At every stage of human development and maturation, vitamin A profoundly impacts the formation and training of both tissue-resident and humoral immune cells. Vitamin A insufficiency occurs on a global scale, and even in developed nations, poor eating habits can reduce intakes of vitamin A and its precursors while inflammatory, atopic, and infectious conditions heighten the body’s need for them.
Recent research clarifies that vitamin A is not just an immune activator, inhibitor, or adjuvant. On the contrary, vitamin A metabolites engage in constant interaction with other immune factors and cytokines—especially in the gut—to help customize an ideal immune response and then facilitate immune tolerance.
This review details clinical and pre-clinical evidence of how the vitamin A metabolite retinoic acid (RA) cooperates with local immune responses, and even more importantly, helps coordinate these efforts with intestinal immunosurveillance in order to optimize the whole-body response to immune challenges. They describe mechanisms linking immunity at crucial epithelial borders (such as the skin, gut, and respiratory surfaces) with other humoral and cellular immune actions as well as the formation of immune memory and tolerance.
Vitamin A Status Minds Gut Mucosal Immunity
KEY TAKEAWAY:
Vitamin A as RA shows a broad capacity for favoring immune tolerance while facilitating an effective acute immune response.
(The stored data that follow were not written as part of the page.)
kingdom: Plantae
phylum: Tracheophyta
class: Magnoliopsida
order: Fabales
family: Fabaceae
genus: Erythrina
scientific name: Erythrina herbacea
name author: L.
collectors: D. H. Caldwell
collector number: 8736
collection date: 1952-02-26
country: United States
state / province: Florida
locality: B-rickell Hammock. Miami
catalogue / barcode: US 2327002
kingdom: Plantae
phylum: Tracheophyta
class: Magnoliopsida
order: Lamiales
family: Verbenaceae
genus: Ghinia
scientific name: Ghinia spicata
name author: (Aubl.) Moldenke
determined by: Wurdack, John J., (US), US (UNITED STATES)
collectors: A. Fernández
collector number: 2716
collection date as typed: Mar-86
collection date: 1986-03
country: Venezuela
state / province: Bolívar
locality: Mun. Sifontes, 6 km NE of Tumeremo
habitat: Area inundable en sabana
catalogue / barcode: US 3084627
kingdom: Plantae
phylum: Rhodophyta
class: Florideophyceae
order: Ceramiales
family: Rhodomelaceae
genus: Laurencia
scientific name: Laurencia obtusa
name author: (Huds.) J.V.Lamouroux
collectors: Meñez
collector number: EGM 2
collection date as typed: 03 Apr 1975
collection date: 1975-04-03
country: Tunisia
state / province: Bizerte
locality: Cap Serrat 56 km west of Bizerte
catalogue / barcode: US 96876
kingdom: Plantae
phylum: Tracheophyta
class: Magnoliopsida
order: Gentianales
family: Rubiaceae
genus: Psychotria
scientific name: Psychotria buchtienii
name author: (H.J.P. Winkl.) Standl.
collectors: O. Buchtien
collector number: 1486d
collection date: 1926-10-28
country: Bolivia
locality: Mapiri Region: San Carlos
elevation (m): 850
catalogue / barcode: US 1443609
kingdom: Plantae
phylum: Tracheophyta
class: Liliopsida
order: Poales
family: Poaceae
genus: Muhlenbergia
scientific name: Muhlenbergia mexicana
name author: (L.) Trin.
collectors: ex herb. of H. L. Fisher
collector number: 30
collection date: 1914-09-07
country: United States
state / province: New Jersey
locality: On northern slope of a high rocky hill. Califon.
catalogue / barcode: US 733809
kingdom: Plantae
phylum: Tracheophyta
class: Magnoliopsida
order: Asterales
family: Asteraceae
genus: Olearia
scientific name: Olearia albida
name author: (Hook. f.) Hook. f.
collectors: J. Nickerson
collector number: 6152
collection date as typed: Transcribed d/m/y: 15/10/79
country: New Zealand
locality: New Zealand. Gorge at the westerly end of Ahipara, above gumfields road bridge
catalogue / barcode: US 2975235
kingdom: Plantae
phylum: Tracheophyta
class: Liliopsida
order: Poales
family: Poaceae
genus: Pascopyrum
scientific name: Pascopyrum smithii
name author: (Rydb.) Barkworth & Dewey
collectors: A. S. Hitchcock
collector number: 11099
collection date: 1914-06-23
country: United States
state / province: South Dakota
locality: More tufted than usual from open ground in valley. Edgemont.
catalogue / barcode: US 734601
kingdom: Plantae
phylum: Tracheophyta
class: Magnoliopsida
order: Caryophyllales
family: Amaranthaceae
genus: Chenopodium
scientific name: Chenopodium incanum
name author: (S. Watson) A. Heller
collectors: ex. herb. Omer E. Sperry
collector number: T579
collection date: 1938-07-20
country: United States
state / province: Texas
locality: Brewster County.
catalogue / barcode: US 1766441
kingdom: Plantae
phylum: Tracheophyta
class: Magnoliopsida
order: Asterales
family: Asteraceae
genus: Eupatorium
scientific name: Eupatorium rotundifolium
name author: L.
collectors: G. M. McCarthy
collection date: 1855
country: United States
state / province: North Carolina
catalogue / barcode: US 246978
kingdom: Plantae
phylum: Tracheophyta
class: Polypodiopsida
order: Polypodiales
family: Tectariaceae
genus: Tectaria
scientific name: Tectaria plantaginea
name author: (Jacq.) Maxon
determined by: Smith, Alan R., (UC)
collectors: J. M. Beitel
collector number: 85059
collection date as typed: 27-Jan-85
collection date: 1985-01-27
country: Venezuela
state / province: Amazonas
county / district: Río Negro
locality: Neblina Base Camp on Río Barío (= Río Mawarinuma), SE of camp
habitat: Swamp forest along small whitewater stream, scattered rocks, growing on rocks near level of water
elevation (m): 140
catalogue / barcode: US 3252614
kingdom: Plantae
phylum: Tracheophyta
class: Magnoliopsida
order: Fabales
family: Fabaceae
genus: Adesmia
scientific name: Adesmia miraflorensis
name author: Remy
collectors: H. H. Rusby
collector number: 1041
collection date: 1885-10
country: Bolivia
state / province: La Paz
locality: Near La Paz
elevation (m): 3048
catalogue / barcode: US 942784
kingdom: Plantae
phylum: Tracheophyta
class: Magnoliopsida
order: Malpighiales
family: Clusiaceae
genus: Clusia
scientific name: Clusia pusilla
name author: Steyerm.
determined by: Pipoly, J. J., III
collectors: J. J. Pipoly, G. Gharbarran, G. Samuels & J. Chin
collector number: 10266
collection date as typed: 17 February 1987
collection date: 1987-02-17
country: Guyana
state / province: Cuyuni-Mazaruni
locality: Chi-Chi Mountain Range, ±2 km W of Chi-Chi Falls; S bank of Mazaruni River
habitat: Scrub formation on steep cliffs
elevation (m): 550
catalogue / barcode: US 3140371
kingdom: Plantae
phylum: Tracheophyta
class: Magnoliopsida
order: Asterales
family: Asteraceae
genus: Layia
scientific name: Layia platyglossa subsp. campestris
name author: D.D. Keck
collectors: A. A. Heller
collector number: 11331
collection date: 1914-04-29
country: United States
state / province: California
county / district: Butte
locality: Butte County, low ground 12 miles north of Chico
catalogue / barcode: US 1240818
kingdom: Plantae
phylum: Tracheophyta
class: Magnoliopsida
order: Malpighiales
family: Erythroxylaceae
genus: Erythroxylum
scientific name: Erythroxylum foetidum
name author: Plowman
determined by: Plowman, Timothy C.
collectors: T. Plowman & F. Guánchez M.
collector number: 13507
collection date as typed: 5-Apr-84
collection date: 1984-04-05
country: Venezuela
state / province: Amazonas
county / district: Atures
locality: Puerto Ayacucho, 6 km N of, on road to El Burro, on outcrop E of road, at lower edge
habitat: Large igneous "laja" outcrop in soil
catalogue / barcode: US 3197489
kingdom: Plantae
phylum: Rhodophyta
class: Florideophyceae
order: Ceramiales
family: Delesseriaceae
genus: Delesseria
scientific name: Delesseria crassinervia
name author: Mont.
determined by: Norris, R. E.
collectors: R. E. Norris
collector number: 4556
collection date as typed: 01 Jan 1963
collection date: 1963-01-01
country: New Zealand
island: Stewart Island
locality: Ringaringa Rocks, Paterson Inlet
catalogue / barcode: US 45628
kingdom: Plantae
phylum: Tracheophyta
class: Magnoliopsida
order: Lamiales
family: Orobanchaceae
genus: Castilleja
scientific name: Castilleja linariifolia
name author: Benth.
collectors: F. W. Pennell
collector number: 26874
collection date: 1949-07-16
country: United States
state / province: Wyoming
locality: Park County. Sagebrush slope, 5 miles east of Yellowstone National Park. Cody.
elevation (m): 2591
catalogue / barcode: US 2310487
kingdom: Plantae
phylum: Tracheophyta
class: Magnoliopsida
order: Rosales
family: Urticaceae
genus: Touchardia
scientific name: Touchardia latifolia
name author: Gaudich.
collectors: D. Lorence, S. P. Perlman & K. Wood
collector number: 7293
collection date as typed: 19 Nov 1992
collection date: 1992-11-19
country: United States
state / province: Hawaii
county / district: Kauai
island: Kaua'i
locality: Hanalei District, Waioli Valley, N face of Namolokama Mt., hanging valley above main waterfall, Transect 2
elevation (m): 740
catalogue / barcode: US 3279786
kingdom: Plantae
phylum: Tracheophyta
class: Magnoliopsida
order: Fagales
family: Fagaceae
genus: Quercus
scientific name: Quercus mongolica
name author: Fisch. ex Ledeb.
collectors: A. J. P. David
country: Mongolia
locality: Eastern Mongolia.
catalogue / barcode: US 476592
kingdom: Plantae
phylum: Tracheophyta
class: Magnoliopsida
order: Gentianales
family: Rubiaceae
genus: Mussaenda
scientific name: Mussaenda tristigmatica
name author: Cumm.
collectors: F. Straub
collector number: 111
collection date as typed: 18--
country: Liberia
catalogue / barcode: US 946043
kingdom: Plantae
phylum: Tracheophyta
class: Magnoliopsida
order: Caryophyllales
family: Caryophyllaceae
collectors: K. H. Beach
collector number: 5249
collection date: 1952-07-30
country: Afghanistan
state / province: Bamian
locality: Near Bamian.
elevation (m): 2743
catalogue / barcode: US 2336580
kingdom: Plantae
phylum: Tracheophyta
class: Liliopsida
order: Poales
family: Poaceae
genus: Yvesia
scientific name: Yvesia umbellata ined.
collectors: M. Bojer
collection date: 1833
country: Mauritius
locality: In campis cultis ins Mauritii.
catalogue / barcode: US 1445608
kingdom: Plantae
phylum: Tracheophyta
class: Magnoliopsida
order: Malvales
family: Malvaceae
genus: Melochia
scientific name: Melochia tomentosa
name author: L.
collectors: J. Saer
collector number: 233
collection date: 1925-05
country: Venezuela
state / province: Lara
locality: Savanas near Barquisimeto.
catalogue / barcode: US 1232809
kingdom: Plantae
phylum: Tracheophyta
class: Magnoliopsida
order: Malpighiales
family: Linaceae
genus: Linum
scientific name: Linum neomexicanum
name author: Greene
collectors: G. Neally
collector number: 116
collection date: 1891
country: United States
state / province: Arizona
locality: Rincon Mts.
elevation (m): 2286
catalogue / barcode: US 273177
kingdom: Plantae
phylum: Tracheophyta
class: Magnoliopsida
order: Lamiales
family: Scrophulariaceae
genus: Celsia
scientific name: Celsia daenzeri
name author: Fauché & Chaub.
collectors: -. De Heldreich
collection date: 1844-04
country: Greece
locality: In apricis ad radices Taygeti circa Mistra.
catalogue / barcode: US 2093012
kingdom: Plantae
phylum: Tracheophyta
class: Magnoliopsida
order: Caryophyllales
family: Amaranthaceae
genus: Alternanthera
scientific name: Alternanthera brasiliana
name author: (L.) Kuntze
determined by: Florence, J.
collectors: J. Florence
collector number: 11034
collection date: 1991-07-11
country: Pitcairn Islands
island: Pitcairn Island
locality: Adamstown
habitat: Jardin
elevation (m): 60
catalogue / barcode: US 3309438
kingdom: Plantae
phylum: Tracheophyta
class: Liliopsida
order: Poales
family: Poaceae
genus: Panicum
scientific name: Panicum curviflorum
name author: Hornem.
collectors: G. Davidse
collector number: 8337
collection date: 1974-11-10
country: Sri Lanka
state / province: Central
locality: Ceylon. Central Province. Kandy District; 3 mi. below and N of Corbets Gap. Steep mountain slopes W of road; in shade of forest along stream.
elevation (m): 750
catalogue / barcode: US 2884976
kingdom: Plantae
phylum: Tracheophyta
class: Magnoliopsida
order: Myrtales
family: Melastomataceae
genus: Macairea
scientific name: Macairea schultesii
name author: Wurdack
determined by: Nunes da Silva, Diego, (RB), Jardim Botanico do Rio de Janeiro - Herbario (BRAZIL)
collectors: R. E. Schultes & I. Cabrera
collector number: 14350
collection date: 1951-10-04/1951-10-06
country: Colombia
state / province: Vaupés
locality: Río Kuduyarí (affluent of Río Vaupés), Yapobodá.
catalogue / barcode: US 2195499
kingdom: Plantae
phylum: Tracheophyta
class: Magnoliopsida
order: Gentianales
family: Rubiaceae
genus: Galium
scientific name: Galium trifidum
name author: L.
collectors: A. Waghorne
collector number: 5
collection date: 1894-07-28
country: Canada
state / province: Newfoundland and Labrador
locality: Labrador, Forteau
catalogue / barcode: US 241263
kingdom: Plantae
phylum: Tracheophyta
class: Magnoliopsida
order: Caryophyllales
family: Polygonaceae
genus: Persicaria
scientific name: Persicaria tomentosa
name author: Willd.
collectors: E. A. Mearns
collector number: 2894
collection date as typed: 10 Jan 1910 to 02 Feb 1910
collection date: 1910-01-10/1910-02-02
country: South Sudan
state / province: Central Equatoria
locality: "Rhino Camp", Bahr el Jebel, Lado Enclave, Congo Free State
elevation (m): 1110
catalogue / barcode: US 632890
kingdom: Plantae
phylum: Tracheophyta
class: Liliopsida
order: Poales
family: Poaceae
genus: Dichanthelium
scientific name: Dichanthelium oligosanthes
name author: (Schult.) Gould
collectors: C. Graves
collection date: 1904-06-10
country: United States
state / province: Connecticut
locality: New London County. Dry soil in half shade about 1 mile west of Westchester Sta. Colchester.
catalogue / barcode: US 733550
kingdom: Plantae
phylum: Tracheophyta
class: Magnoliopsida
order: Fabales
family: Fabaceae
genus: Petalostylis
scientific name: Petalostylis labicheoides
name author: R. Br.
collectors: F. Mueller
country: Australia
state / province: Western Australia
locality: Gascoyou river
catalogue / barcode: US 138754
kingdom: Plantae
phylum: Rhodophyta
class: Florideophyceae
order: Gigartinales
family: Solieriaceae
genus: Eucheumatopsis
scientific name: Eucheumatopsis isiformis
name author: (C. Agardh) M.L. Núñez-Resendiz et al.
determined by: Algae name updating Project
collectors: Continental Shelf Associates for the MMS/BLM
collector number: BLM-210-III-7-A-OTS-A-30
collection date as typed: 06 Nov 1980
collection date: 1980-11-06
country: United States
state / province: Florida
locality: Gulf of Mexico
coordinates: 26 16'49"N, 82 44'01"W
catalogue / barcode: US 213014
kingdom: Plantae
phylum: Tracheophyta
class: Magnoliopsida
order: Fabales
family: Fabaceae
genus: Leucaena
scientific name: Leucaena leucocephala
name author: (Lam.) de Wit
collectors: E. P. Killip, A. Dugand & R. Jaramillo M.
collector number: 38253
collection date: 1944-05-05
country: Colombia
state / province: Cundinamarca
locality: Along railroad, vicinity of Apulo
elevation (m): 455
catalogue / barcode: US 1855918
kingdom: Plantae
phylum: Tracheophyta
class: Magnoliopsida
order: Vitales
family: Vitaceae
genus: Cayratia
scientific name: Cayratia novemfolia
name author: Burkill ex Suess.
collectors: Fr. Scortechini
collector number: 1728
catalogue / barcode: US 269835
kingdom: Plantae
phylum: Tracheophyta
These actions are particularly efficient as the result of vitamin A’s targeting of gut-related immune cells and lymphoid tissues. However, nutritional sufficiency of vitamin A and its precursors at all stages of life is necessary for this healthful range of immunomodulation. Vitamin A insufficiency results in the opposite, enabling chronic immune dysregulation and inflammation to occur.